Most of what is missing are scenes featuring a lot of comical action. More astoundingly is that the scenes gone are some of the funniest from the film and also are easy to understand for any viewer. Amongst those cut is the very funny moment between Yilong and Phoenix that precedes them having their silly fight, with shots of Tony trying to talk with a face full of paper and a comic gem where Yilong is caught speeding on his horse by a sketch artist who works in a straw hut. In addition some character development has gone, such as an important early piece that explains how Yilong used to be a big bully as he wandered the plains, even wearing fake scars to show off just how tough he was. For this fact I cannot recommend the disc to anyone as some great stuff is now gone and for whatever reason it is unacceptable.
Note: Most online retailers are listing this with DTS and 5.1 Surround in Mandarin as well as listing the run time as 1 hour and 45-minutes approx. Be advised to ignore.
The film is presented in an anamorphic aspect ratio of 1:85.1. All things considered it's a good transfer, better than the current Mei-Ah one in fact, being noticeably sharper and more detailed. The print is very similar otherwise though, showing the same marks in comparison, with only a slight margin between them. Colours are well defined and the varied seasonal feel comes across particularly well. One of the more displeasing aspects of the transfer is that it has some prominent edge enhancement. Below is a comparison between the Mei-Ah and Tartan releases. Due to the size of the grabs the difference is negligible.
Chinese Odyssey 2002 is primarily a Cantonese film. Though it was shot in both Cantonese and Mandarin, with half of the main cast conversing in different dialects the original presentation was that of the former. Where we have an option to switch between tracks on the Hong Kong release if we really feel like it, we don't have the same option here. Unfortunately all we get is a 2.0 Mandarin track. Although the dialogue and music are perfectly clear there is a constant hissing in the background. In the case of this review clarity is not enough and as such I will not be marking this portion.
Tartan said that they had requested a Cantonese version but were sent the wrong one. If this was the case then I can only ask why they didn't return it and put off the release until the correct one or both language tracks were provided?
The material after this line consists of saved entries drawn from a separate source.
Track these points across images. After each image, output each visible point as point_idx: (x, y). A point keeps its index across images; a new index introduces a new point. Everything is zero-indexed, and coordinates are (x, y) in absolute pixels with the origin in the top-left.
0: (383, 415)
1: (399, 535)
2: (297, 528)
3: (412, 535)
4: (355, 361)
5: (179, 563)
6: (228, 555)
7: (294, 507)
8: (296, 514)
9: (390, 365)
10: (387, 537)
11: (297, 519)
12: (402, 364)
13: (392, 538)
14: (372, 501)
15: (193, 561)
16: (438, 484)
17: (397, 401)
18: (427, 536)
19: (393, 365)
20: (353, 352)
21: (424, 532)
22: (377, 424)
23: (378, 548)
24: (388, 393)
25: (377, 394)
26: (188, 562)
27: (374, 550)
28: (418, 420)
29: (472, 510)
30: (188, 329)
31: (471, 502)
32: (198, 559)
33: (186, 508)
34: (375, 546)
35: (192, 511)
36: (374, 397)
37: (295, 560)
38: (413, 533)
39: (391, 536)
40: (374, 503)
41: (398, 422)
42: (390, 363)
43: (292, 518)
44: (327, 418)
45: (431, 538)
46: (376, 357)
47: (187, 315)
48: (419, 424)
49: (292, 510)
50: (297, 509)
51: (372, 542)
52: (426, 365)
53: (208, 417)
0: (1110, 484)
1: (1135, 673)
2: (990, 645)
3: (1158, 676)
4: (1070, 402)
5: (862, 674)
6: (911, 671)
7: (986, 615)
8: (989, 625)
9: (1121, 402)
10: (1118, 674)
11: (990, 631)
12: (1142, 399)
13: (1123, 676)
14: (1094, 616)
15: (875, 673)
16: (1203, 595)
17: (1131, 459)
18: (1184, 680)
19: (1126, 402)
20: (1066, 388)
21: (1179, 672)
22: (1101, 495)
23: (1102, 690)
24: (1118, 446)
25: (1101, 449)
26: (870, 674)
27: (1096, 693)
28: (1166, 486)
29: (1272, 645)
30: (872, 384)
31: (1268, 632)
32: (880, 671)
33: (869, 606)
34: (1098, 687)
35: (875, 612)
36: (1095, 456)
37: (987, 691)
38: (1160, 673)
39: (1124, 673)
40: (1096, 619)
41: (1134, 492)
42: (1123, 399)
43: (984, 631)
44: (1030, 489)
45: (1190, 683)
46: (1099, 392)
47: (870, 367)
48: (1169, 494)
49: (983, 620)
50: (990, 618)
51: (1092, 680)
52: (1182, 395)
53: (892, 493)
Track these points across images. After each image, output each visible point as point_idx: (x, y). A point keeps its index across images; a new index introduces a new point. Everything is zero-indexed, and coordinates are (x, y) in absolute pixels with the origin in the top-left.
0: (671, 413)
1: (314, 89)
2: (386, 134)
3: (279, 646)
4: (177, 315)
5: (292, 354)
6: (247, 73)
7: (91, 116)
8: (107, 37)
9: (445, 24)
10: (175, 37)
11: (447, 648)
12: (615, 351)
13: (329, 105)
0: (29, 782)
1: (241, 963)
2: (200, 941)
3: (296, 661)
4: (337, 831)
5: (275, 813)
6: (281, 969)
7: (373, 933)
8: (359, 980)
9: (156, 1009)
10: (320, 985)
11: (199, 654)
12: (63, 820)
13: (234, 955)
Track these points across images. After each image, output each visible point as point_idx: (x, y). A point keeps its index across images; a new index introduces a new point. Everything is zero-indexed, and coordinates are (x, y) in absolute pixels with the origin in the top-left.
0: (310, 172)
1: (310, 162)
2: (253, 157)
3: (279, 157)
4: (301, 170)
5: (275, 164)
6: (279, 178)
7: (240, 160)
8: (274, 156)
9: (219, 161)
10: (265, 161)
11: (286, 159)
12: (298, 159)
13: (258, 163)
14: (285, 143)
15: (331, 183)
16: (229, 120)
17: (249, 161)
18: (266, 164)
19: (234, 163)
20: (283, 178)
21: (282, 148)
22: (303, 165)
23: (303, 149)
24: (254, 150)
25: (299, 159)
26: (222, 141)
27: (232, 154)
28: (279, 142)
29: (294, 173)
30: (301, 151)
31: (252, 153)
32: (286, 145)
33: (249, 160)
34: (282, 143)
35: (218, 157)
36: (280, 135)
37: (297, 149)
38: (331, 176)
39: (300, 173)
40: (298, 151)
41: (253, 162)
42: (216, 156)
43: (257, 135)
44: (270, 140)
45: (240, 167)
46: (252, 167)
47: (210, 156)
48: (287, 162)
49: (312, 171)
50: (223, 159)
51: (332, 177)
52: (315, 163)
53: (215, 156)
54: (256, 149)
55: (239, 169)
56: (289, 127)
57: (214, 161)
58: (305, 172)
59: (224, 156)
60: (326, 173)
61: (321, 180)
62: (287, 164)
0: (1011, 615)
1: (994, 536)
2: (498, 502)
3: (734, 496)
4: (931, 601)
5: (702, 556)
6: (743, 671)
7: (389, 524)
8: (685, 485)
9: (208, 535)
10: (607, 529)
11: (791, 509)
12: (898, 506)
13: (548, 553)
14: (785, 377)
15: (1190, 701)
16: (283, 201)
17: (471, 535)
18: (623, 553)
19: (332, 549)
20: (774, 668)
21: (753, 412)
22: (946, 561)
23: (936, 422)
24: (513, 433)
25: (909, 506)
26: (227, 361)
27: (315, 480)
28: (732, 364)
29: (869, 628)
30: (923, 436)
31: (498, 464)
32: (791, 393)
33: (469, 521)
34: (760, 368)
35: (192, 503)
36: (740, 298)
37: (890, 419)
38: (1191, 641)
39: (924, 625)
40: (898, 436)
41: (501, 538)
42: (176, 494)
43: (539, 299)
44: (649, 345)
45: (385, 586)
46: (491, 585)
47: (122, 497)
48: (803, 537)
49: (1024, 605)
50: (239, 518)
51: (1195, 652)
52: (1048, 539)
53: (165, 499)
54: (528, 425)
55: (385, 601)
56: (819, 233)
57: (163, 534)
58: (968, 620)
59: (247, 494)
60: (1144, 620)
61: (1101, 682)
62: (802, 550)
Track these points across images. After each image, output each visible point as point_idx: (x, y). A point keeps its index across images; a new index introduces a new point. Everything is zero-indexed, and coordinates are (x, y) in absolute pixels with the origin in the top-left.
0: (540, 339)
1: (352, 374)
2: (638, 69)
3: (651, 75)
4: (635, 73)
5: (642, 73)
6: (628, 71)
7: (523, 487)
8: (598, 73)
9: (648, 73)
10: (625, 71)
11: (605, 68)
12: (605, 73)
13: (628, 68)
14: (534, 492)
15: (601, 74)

I will not be surprised if in future we see a re-release as this just won't do.
There are optional English subtitles that have the occasional grammatical error.
None, bar a….
Tartan Trailer Reel
Trailers for the upcoming 2046, My Architect, Super Size Me and In the Mood for Love.
Chinese Odyssey 2002 is a wonderful little film, lovingly crafted with a good helping of effective comedy and timing. It certainly deserves better than the treatment it has been given here. Just when it seemed that Tartan were turning things around and providing top quality releases they go and screw up their latest batch of Wong Kar-Wai associated titles.
For a recommend retail price of £19.99 this release really does take the piss. No extras + shredded movie + inaccurate sound = no sale by my book.